PHI could – and still can – be disclosed to first responders who may be at risk of infection and to help prevent or lessen a serious and imminent threat to the health and safety of a person or the public. OCR explained that it is permissible to “disclose PHI about individuals who have tested positive for COVID-19 to fire department personnel, child welfare workers, mental health crisis services personnel, or others charged with protecting the health or safety of the public if the covered entity believes in good faith that the disclosure of the information is necessary to prevent or minimize the threat of imminent exposure to such personnel in the discharge of their duties.”

Enforcement Discretion to be Applied when Calculating Violation Penalties

In January 2021, an amendment to the HITECH Act instructed the HHS Secretary to exercise HIPAA enforcement discretion and take into consideration certain recognized security practices when determining potential fines and/or the length and extent of a corrective action plan or an audit in the event of a data breach.

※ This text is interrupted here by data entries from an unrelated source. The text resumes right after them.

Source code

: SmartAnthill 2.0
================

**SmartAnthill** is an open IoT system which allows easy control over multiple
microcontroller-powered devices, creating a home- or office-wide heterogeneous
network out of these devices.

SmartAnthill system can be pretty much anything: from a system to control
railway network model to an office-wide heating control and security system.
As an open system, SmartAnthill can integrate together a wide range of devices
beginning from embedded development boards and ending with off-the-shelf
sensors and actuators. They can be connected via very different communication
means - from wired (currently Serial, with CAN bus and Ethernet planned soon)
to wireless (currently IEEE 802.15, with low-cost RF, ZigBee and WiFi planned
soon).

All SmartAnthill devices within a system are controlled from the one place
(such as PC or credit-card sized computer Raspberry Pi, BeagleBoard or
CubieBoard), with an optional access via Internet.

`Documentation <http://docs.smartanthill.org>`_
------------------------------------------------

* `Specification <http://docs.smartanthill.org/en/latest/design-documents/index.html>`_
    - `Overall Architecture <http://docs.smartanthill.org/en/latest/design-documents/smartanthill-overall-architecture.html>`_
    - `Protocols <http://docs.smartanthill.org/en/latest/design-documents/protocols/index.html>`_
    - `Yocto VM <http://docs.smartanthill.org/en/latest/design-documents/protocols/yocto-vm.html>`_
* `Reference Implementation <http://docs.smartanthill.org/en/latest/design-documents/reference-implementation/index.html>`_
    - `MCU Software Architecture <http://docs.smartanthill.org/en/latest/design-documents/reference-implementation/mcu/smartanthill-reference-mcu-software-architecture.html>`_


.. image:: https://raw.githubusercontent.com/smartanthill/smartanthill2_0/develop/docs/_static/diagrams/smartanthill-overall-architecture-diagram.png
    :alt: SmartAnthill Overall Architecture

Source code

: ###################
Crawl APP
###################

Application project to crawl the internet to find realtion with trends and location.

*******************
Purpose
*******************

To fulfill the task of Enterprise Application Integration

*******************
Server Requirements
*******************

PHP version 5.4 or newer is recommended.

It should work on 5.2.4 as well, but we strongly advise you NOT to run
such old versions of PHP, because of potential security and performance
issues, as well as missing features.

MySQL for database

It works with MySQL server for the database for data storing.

To qualify for HIPAA enforcement discretion, an investigated covered entity or business associate must be able to demonstrate at least twelve months prior compliance with a recognized security framework. Although covered entities and business associates can implement a security framework that best meets the needs of the organization, OCR has recommended:

  • The National Institute of Standards and Technology (NIST) Cybersecurity Framework,
  • Section 405(d) of the Cybersecurity Act of 2015, or
  • Other programs that address cybersecurity which are explicitly recognized by statute or regulation.

Despite the amendment coming into force more than two years ago, OCR has not yet published details of how discretion will be applied in the context of the HIPAA Enforcement Rule. In June 2022, the agency issued a Request for Information asking for comments from stakeholders on how HIPAA enforcement discretion should best be applied in such circumstances and has published a video detailing how HIPAA-regulated entities can demonstrate they have implemented recognized security practices, but has yet to publish a Notice of Proposed Rulemaking – the next step before any Rule is finalized.

Conclusion:

HIPAA compliance can be challenging at the best of times; but, during a public health emergency, compliance becomes more difficult – no matter how well prepared a healthcare provider is. The Department of Health and Human Services recognizes the issues that can occur when healthcare providers are prevented from delivering the best possible healthcare because of regulatory barriers and will exercise HIPAA enforcement discretion as and when necessary.

Nonetheless, it is important for covered entities – and business associates where applicable – to understand which Privacy Rule standards are subject to enforcement discretion, and which are not. It is also important for both covered entities and business associates to review their current Security Rule compliance in order to ensure they protect PHI from unauthorized and impermissible disclosures using a recognized security framework.

Healthcare providers who require further information about HIPAA compliance, which standards may be subject to HIPAA enforcement discretion, and what constitutes a recognized security framework should seek professional compliance advice.